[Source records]
=== Section Start ===

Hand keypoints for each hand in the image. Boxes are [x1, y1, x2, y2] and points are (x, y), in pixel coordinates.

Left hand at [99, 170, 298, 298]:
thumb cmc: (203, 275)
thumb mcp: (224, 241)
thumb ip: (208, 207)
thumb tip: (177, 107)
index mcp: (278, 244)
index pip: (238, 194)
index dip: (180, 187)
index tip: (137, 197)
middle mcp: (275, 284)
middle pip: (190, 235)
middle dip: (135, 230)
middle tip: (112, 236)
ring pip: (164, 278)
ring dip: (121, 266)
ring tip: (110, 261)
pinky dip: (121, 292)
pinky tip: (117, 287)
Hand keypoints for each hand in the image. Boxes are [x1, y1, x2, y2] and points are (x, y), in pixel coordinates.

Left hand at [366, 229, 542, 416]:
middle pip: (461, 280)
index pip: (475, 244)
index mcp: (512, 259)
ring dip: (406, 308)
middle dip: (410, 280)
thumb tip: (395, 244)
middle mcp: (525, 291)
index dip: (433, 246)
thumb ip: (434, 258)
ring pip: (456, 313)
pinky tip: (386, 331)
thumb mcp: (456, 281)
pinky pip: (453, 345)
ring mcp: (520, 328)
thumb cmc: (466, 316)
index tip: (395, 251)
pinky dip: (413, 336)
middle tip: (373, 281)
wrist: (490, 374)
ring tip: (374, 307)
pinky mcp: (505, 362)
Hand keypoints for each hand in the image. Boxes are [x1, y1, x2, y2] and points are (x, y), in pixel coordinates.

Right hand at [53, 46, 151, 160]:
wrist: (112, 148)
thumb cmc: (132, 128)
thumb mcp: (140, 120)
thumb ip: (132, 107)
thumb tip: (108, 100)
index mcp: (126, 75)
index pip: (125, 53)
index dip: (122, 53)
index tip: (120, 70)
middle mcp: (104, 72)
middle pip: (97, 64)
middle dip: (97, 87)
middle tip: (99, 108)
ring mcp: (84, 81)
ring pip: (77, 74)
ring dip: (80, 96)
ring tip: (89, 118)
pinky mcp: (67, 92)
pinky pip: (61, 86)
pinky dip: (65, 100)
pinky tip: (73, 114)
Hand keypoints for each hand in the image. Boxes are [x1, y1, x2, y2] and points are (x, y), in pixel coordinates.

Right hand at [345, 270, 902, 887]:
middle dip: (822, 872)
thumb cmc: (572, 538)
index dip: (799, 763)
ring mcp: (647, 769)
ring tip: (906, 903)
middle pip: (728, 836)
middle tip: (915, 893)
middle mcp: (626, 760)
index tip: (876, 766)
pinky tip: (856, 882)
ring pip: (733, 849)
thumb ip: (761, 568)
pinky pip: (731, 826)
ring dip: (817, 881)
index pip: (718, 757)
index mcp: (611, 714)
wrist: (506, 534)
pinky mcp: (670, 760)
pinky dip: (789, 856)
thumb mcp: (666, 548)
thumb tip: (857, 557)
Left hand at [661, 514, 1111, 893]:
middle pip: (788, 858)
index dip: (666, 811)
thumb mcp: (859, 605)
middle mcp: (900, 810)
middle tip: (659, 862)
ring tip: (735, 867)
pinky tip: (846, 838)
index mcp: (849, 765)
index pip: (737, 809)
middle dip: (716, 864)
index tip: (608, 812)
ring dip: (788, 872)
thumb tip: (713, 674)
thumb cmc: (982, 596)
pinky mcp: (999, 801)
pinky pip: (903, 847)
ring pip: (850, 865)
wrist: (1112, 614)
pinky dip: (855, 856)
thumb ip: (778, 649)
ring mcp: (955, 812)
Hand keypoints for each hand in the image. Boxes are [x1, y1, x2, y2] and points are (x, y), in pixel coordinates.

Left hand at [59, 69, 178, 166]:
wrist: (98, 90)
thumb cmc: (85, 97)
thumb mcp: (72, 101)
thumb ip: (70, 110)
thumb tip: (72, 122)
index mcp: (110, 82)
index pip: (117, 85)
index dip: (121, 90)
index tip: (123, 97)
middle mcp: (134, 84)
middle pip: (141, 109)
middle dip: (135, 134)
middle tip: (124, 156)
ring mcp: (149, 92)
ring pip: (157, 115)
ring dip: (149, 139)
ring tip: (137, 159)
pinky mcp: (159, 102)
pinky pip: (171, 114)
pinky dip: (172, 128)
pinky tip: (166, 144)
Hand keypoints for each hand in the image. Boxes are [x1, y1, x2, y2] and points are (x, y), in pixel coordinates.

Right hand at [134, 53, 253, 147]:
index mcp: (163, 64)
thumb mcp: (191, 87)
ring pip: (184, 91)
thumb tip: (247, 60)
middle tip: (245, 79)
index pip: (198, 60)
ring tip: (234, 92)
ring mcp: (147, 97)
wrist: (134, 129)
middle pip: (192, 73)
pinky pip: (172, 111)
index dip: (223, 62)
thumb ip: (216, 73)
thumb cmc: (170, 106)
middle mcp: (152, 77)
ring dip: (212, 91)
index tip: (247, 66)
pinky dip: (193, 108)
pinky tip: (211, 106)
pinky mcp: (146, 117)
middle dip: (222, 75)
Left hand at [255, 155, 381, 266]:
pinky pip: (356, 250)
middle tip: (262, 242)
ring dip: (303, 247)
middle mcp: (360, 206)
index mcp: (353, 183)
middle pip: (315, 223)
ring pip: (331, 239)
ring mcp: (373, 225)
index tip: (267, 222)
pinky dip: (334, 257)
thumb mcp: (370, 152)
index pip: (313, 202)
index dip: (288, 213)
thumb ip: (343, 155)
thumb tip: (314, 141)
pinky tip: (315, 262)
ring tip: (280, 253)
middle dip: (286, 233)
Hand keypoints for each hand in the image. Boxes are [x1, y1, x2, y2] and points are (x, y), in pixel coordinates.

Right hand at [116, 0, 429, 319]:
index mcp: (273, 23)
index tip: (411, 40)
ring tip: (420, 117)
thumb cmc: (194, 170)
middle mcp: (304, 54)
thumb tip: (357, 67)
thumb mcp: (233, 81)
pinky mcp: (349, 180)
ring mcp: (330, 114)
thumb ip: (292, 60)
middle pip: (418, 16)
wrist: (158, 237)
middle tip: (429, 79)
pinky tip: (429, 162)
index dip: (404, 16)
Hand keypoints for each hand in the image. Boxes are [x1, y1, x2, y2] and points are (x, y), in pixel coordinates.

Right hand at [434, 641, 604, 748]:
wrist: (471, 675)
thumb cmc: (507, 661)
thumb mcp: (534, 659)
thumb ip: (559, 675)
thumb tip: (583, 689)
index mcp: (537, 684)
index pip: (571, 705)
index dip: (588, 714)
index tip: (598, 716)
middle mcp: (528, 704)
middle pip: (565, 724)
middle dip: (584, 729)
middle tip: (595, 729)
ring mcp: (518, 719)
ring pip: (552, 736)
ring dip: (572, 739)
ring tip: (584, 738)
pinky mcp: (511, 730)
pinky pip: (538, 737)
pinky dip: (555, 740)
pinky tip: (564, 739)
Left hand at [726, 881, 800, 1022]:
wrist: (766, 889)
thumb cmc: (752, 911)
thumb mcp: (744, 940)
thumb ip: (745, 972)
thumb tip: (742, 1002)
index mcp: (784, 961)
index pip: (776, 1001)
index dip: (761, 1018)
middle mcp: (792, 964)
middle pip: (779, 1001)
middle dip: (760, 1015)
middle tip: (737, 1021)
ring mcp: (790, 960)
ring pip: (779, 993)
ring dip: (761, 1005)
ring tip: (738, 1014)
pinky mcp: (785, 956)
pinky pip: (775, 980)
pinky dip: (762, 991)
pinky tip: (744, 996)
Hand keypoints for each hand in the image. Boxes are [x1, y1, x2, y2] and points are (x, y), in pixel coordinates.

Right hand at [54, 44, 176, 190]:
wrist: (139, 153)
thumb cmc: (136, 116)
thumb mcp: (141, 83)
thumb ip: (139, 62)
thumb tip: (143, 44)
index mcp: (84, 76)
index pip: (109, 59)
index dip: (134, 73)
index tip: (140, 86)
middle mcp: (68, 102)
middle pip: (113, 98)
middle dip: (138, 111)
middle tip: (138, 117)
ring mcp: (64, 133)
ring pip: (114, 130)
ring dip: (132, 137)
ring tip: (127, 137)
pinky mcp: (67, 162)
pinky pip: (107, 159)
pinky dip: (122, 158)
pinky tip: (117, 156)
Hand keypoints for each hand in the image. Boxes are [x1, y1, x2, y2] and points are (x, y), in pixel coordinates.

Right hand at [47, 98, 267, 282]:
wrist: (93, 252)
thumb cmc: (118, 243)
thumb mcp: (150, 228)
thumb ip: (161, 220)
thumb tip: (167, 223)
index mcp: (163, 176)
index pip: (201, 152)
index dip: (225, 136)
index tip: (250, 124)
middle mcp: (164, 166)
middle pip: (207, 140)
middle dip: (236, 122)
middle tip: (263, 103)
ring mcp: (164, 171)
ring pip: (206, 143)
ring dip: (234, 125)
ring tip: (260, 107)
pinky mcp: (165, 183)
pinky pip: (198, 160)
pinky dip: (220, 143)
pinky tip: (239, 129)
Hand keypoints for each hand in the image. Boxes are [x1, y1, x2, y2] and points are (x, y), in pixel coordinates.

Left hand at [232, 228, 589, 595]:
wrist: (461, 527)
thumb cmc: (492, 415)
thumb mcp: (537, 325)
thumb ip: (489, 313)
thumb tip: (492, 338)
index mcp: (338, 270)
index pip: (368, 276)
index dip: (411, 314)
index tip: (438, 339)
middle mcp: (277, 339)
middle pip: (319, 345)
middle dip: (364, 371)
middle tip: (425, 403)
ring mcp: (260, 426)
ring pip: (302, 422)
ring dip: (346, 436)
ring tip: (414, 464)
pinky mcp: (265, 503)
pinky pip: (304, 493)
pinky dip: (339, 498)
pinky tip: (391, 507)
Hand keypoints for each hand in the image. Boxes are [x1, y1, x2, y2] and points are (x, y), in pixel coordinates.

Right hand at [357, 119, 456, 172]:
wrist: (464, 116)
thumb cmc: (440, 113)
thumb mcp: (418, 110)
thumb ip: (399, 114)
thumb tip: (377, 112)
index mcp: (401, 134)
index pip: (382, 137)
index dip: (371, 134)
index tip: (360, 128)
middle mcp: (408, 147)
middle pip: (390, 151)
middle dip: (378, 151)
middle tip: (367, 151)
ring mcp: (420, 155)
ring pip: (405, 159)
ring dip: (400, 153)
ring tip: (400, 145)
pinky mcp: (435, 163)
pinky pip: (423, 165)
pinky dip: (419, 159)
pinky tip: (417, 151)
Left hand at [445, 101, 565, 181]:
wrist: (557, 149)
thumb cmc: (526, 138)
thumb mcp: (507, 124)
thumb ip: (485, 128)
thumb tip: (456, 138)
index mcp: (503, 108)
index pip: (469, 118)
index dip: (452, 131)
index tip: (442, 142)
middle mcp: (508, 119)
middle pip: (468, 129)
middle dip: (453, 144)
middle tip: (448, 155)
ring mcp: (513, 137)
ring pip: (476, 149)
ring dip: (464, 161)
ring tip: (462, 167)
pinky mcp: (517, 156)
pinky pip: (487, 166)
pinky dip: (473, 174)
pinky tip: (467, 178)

=== Section End ===

## Problem to solve
Determine how many lines of the entries hold "Left", and reply with that number only.

## Answer to the exercise
8